Text extract ▸
---------------
'Neighbors' Movie Review

"Neighbors" Movie Review: 3 Stars

by Michael Phillips

One part smart, one part stupid and three parts jokes about body parts, the extremely raunchy "Neighbors" is a strange success story.

It's nobody's idea of a well-structured and logically detailed screenplay, even though its premise -- new parents battling frat house neighbors -- springs from a high-concept idea that could've come from scriptwriting software or a research facility. Which brings us to one of the movie's better early jokes: Sizing up the perpetually shirtless kegmeister played by Zac Efron, Seth Rogen wonders if his adversary was "designed in a laboratory."

Zac Efron's multidirectional appeal, his boy-toy-ness, takes on a darker hue in "Neighbors."
---------------
Data shown ▸
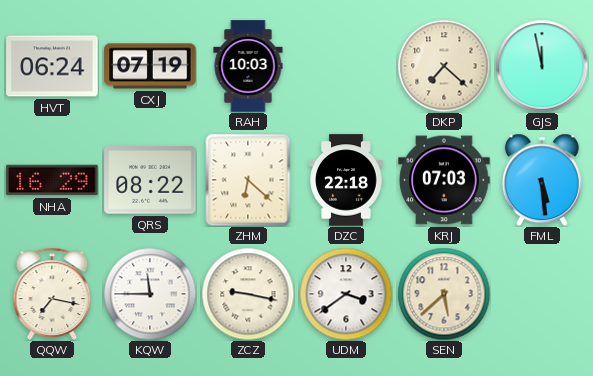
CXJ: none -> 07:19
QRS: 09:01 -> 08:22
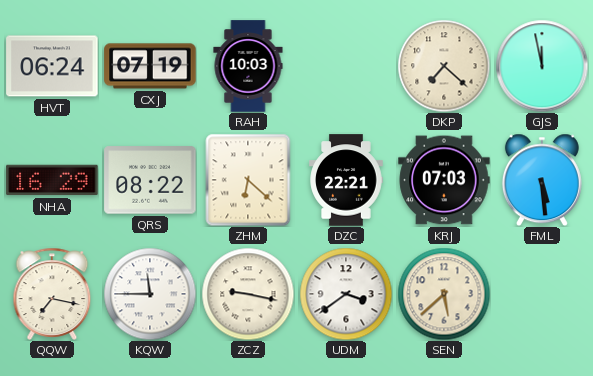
DZC: 22:18 -> 22:21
---------------
What to do ▸
(A) Answer these about the movie review:
(i) Who wrote the review?
(ii) What is the premise of "Neighbors"?
(iii) What does Seth Rogen wonder about the character played by Zac Efron?
(B) Write out the movie review passage starting at "by Michael Phillips" and ending at "strange success story.", switching "raunchy" to "crude".
(C) In the movie review, why does the joke about the adversary being "designed in a laboratory" follow from the film's premise?
The data above is separate material and is not part of the review.

Exercise solutions ▸
(A)
(i) Michael Phillips
(ii) New parents battling frat house neighbors
(iii) Whether his adversary was "designed in a laboratory"

(B)
by Michael Phillips

One part smart, one part stupid and three parts jokes about body parts, the extremely crude "Neighbors" is a strange success story.

(C) The premise springs from a high-concept idea that could have come from scriptwriting software or a research facility. The review says this brings it to the laboratory joke.